PROBLEM TO WORK ON | Swap "roll" for "tilt" in the records from the line with "pose: elev=274.9 azim=35.1" up to and including the line with "Dot at: occluded", and give those lines back otherwise unchanged, without the pictures.

SUPPLIED RECORDS |

____________

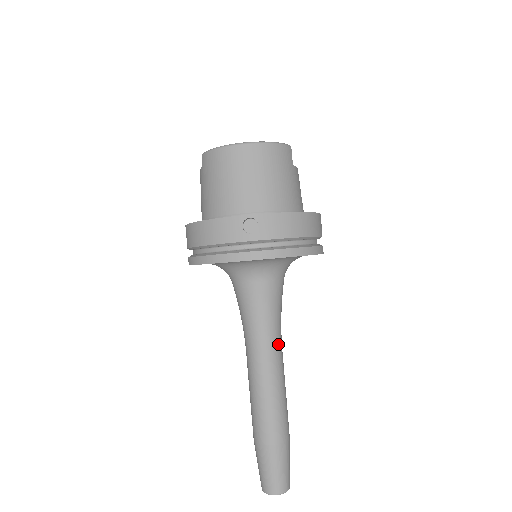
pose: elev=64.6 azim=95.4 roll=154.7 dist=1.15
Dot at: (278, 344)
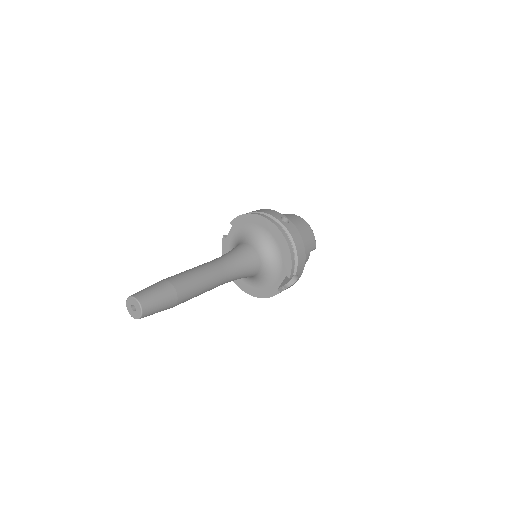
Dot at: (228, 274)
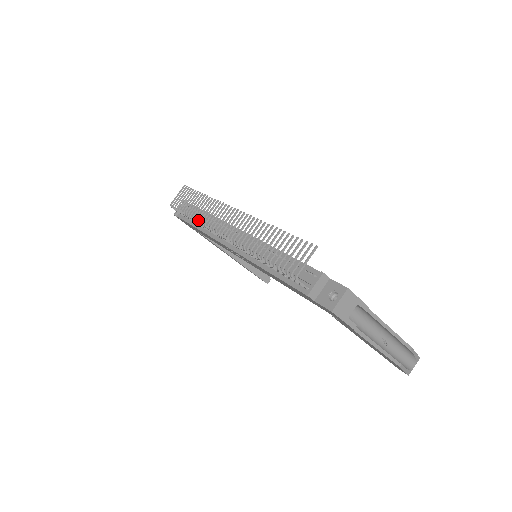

____________

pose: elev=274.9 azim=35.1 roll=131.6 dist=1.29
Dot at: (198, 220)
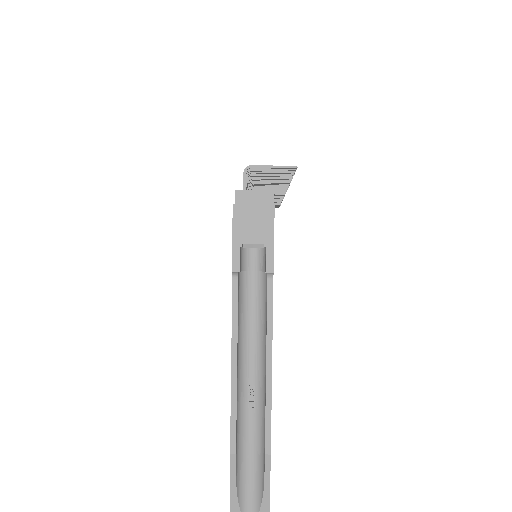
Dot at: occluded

____________

REPLY TO THE TASK |
pose: elev=274.9 azim=35.1 tilt=131.6 dist=1.29
Dot at: (198, 220)
Dot at: occluded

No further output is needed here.